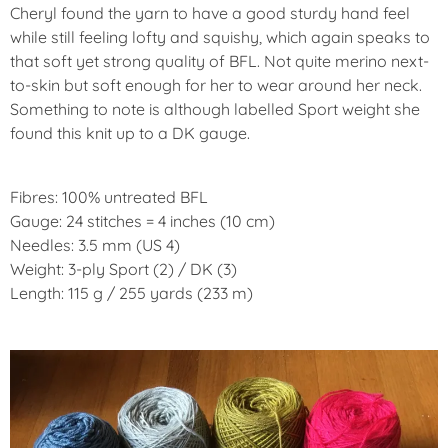
Cheryl found the yarn to have a good sturdy hand feel
while still feeling lofty and squishy, which again speaks to
that soft yet strong quality of BFL. Not quite merino next-
to-skin but soft enough for her to wear around her neck.
Something to note is although labelled Sport weight she
found this knit up to a DK gauge.
Fibres: 100% untreated BFL
Gauge: 24 stitches = 4 inches (10 cm)
Needles: 3.5 mm (US 4)
Weight: 3-ply Sport (2) / DK (3)
Length: 115 g / 255 yards (233 m)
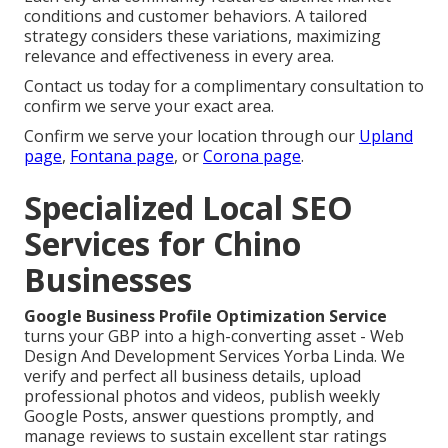
conditions and customer behaviors. A tailored
strategy considers these variations, maximizing
relevance and effectiveness in every area.
Contact us today for a complimentary consultation to
confirm we serve your exact area.
Confirm we serve your location through our
Upland
page
,
Fontana page
, or
Corona page
.
Specialized Local SEO
Services for Chino
Businesses
Google Business Profile Optimization Service
turns your GBP into a high-converting asset - Web
Design And Development Services Yorba Linda. We
verify and perfect all business details, upload
professional photos and videos, publish weekly
Google Posts, answer questions promptly, and
manage reviews to sustain excellent star ratings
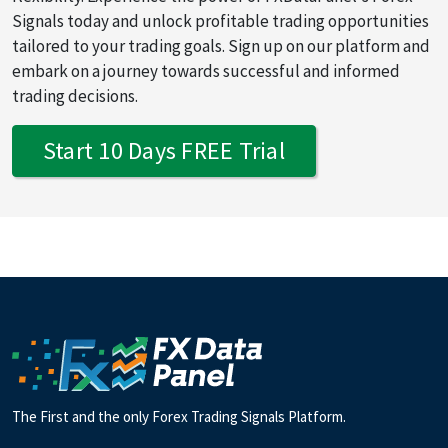
Signals today and unlock profitable trading opportunities
tailored to your trading goals. Sign up on our platform and
embark on a journey towards successful and informed
trading decisions.
Start 10 Days FREE Trial
The First and the only Forex Trading Signals Platform.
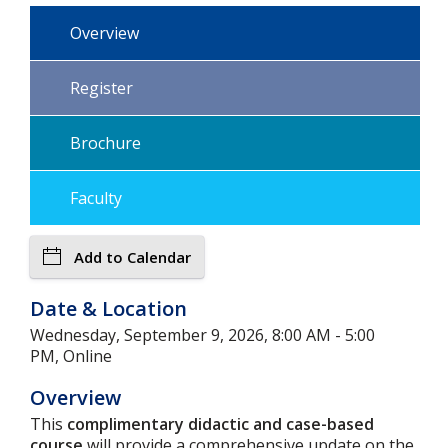
Overview
Register
Brochure
Faculty
Add to Calendar
Date & Location
Wednesday, September 9, 2026, 8:00 AM - 5:00
PM, Online
Overview
This
complimentary didactic and case-based
course
will provide a comprehensive update on the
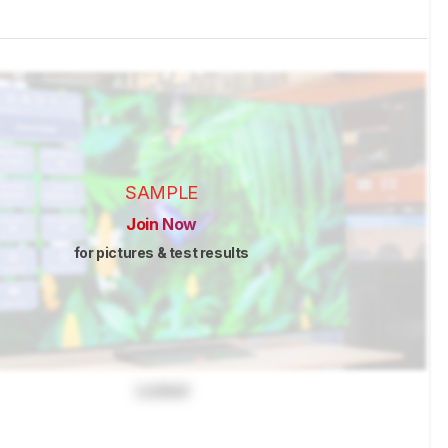
SAMPLE
Join Now
for pictures & test results
Locked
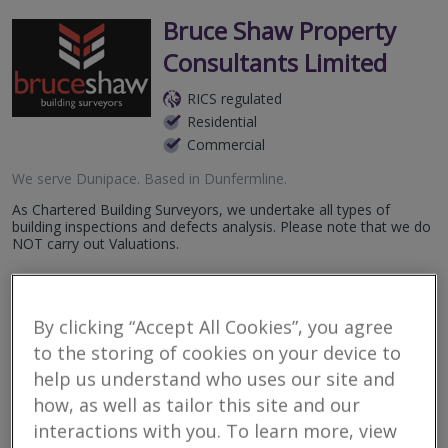
Bruce Shaw Property
Consultants Limited
RICS regulated
Residential
Commercial
We serve
Dunipace
.
Based in
Dunfermline
.
As Chartered Building Surveyors, we undertake all types of
building inspections and defects analysis. Please note that we do
NOT carry out Valuations.
More
Email
Call
By clicking “Accept All Cookies”, you agree
to the storing of cookies on your device to
help us understand who uses our site and
Bailey Partnership
how, as well as tailor this site and our
RICS regulated
interactions with you. To learn more, view
Residential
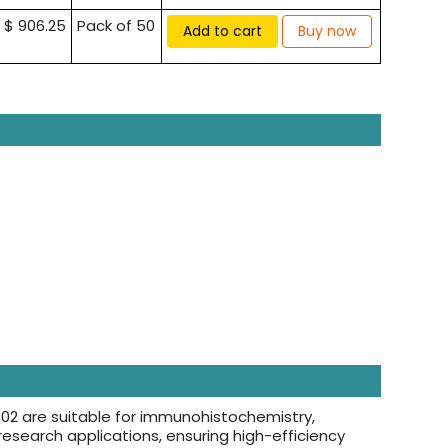
$ 906.25
Pack of 50
Add to cart
Buy now
2 are suitable for immunohistochemistry,
esearch applications, ensuring high-efficiency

============

# [TASK PROMPT]
Put each line of the listing above into the copy exactly, dropping the pictures.

# [SOLUTION TO THE EXERCISE]
Cheryl found the yarn to have a good sturdy hand feel
while still feeling lofty and squishy, which again speaks to
that soft yet strong quality of BFL. Not quite merino next-
to-skin but soft enough for her to wear around her neck.
Something to note is although labelled Sport weight she
found this knit up to a DK gauge.
Fibres: 100% untreated BFL
Gauge: 24 stitches = 4 inches (10 cm)
Needles: 3.5 mm (US 4)
Weight: 3-ply Sport (2) / DK (3)
Length: 115 g / 255 yards (233 m)
conditions and customer behaviors. A tailored
strategy considers these variations, maximizing
relevance and effectiveness in every area.
Contact us today for a complimentary consultation to
confirm we serve your exact area.
Confirm we serve your location through our
Upland
page
,
Fontana page
, or
Corona page
.
Specialized Local SEO
Services for Chino
Businesses
Google Business Profile Optimization Service
turns your GBP into a high-converting asset - Web
Design And Development Services Yorba Linda. We
verify and perfect all business details, upload
professional photos and videos, publish weekly
Google Posts, answer questions promptly, and
manage reviews to sustain excellent star ratings
Signals today and unlock profitable trading opportunities
tailored to your trading goals. Sign up on our platform and
embark on a journey towards successful and informed
trading decisions.
Start 10 Days FREE Trial
The First and the only Forex Trading Signals Platform.
Overview
Register
Brochure
Faculty
Add to Calendar
Date & Location
Wednesday, September 9, 2026, 8:00 AM - 5:00
PM, Online
Overview
This
complimentary didactic and case-based
course
will provide a comprehensive update on the
SAMPLE
Join Now
for pictures & test results
Locked
Bruce Shaw Property
Consultants Limited
RICS regulated
Residential
Commercial
We serve
Dunipace
.
Based in
Dunfermline
.
As Chartered Building Surveyors, we undertake all types of
building inspections and defects analysis. Please note that we do
NOT carry out Valuations.
More
Email
Call
By clicking “Accept All Cookies”, you agree
to the storing of cookies on your device to
help us understand who uses our site and
Bailey Partnership
how, as well as tailor this site and our
RICS regulated
interactions with you. To learn more, view
Residential
$ 906.25
Pack of 50
Add to cart
Buy now
2 are suitable for immunohistochemistry,
esearch applications, ensuring high-efficiency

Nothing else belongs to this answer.